Recently, Super Micro Computer (NASDAQ: SMCI) has been the object of investor adoration. The stock price of the company that makes AI servers and computer systems has increased by almost 293% in the year 2024 alone.
However, Argus, an investment research organization, believes that Supermicro stock still has time for investors to earn a profit. Jim Kelleher, director of research at Argus
and his colleagues began covering Supermicro, as it is more popularly known, with a buy recommendation and a $1,350 stock price objective. That would be a 21% increase in value over the following twelve months, given the current share price of roughly $1,118.

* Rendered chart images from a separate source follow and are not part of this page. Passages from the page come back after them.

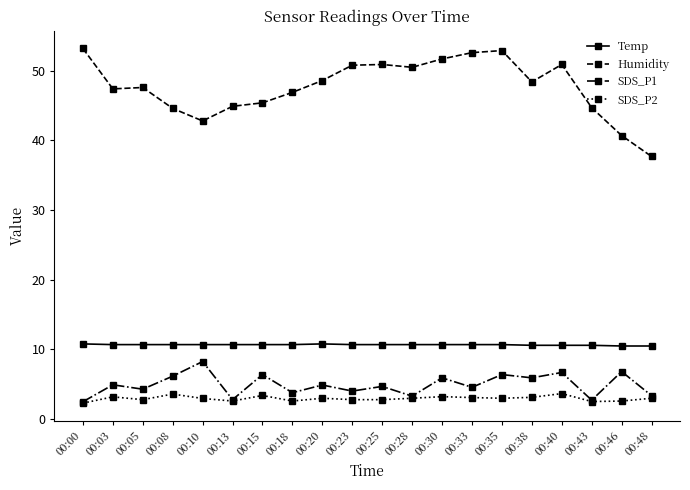

The value of SDS_P2 at 00:35 is 3.0. True or false?

True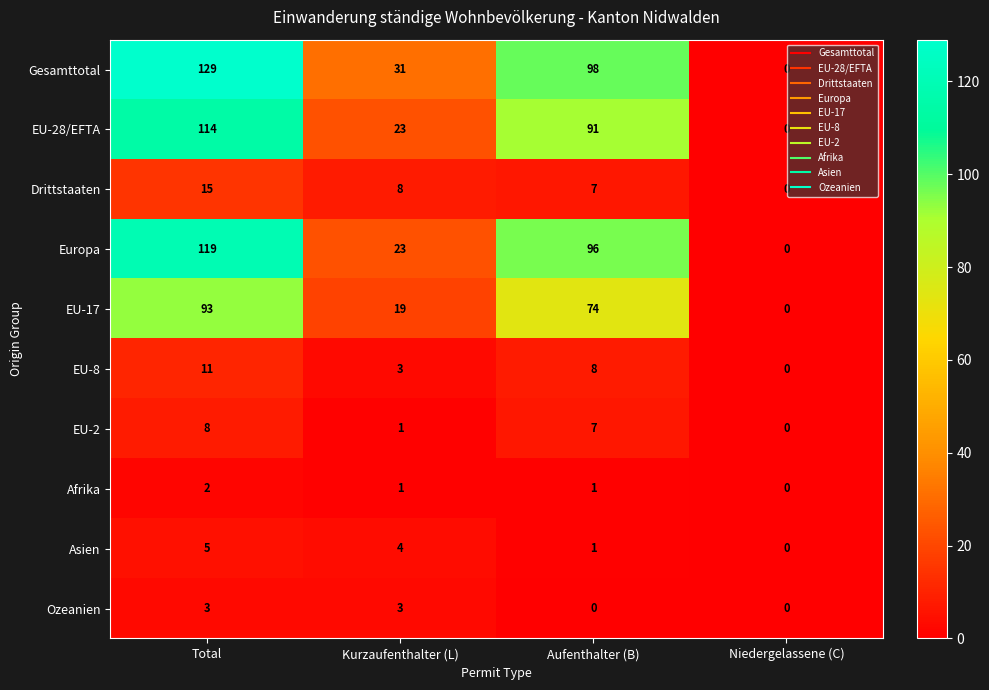

What is the sum of all EU-17 values?

186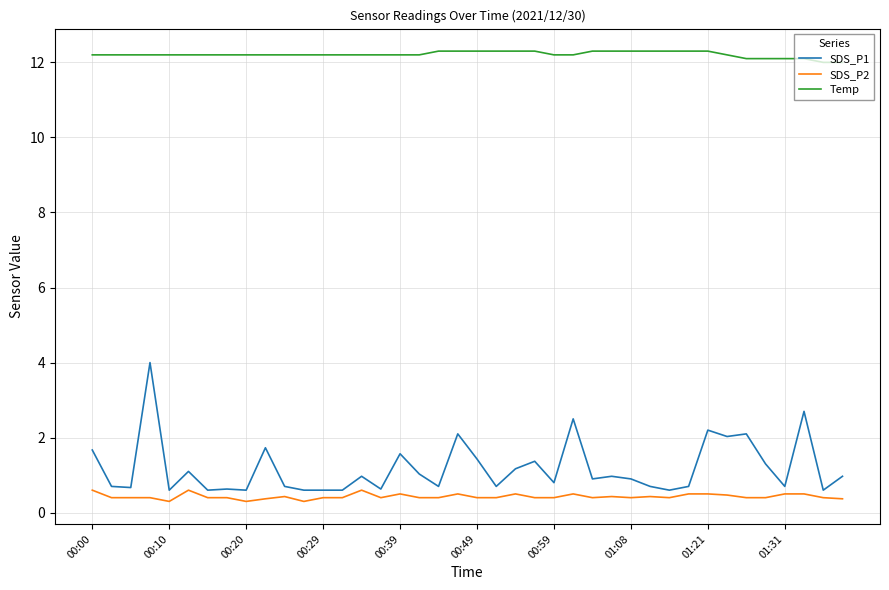

Does the chart have visible grid lines?

Yes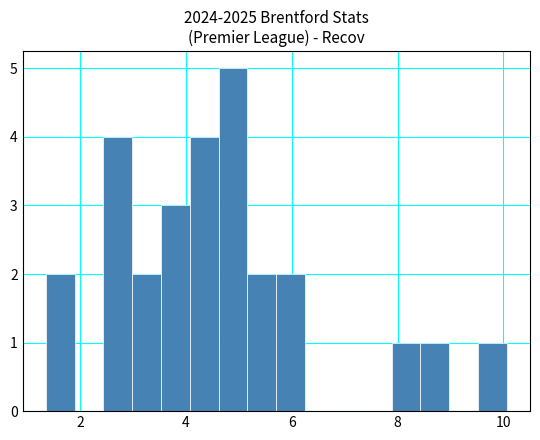

Read against the x-axis, roughly where is the centre of the tallest bar?

4.8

As reasons to maintain buying Supermicro shares, Kelleher and colleagues cited the company's rapidly increasing sales and profits. The increased processing power required for AI applications is driving this expansion, and there has been an explosion in demand for server and computer solutions across a wide range of industries.
In instance, Supermicro's GPU (graphics processing unit)-based computers are essential for generative AI.
One analyst's note to clients read, "Super Micro has been growing earnings at an average annual rate of 53% in recent years, while the Tech industry earnings are growing at low double-digit percentages."
To capitalize on its growing market share, Supermicro has lately made several moves. It has just obtained nearly $1.7 billion in new funding through the issuance of zero-interest convertible notes. But if those bonds are eventually turned into ordinary stock, shareholders will see their holdings reduced.
The already-experienced surge in value of Supermicro shares is another concern for investors. This was also something that Kelleher touched on when he wrote, "Although the SMCI shares are not inexpensive, we believe prospects for near-term and long-term growth justify investment in the shares at current levels."